All of history is one long romance, one story of God’s passionate pursuit of His creation. It hasn’t been a fairy tale. It’s been a real, raw and poignant record of rejections and unfaithfulness. But beneath it all has remained God’s constant love, a force so strong that sin, death and hell tried to overcome it and only broke themselves against it. This love is a profound thing – deeper than the petty romances on screens and book pages, deeper even than the holy love of bride and groom at the marriage altar. God’s desire for us is infinite and yet personal. When we study it we feel both the dizzying immensity of eternity and the breathless sacred beauty of intimacy. God doesn’t want to own us, like slaves, any more than a good man on his wedding day wants only to be honored and obeyed. God wants us “to have and to hold, to love and to cherish.” He wants to know us, to look into our souls and find delight and communion.
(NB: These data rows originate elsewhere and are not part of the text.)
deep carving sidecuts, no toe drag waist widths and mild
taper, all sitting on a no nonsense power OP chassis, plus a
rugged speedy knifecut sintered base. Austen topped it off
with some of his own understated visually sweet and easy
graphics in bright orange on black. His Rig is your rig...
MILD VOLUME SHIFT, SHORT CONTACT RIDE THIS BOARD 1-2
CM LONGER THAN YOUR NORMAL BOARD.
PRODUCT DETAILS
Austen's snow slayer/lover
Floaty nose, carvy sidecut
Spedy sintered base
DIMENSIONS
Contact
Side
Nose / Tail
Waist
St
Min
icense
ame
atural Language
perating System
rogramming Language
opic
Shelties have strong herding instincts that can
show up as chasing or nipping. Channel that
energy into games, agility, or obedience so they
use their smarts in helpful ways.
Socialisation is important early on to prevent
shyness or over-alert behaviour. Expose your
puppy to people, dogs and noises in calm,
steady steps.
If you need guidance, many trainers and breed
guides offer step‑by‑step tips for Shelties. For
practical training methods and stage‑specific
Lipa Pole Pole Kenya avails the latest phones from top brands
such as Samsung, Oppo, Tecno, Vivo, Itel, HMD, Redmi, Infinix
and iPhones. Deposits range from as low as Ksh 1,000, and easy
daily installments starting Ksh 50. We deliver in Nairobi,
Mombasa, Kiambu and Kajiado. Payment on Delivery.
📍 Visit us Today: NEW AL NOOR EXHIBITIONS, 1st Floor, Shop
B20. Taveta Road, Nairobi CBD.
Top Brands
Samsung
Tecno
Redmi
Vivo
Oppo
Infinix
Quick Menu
God has pleasure in us – not a condescending pleasure, but joy, like what a man feels about the woman he truly loves. He wants to be one with us, united. We, finite, mortal and broken, will have union with God. And this bond will never be broken by death. In this age and in paradise, we will share with our God one eternal relationship.

 

Every good love story has a problem. In a fairy tale, there is always a spell to be broken or an enemy to be defeated before the prince and princess can come together for their “happily ever after.” God’s story is similar, but unique. In fact, if it were written down as a narrative, it probably wouldn’t sell; it’s too astounding, too illogical. That’s because, in this true story, we are the problem. History is about a faithful Lover pursuing a brazenly unfaithful woman. She isn’t beautiful and pure – she is broken, unlovely and wanton. And yet God is always there, wooing, providing, transforming, working to change this wayward woman into a pure bride. He was there in Eden, calling to Adam, “Where are you?” He was there in the desert, leading His people toward an abundant land. He was there in exile, reminding Israel of His love, His jealousy, His forgiveness. He was there on the cross, dying in blood and anguish to give the ultimate proof of love. In Ephesians God describes in rich language His affection for His bride. He “loved her and gave Himself up for her” to present her at last radiant, holy and blameless. Yes, we are not complete yet, but we will be. When the earth dissolves and the skies fall, God will still be there. Loving us. Then the ancient vision will finally be present reality, and we will sit down with our Husband to the feast of the celebration of love. “‘Let us rejoice and exult and give Him the glory, for the marriage of the Lamb has come, and His Bride has made herself ready; it was granted her to clothe herself with fine linen, bright and pure’— for the fine linen is the righteous deeds of the saints. And the angel said to me, ‘Write this: Blessed are those who are invited to the marriage supper of the Lamb.’ And he said to me, ‘These are the true words of God.’”

 

 

 

This is the kind of love that surrounds us as God’s chosen. Everlasting, protecting, faithful, covenant love. It’s not just a theory or a dry point of theology. It’s a reality for today. For tomorrow. It’s our reality even in darkness and uncertainty. It makes life not only bearable, but beautiful. This is what grace has done for us. Nothing, not even hell and the devil, can separate us from the love of God. “I am my Beloved’s, and He is mine.” Forever.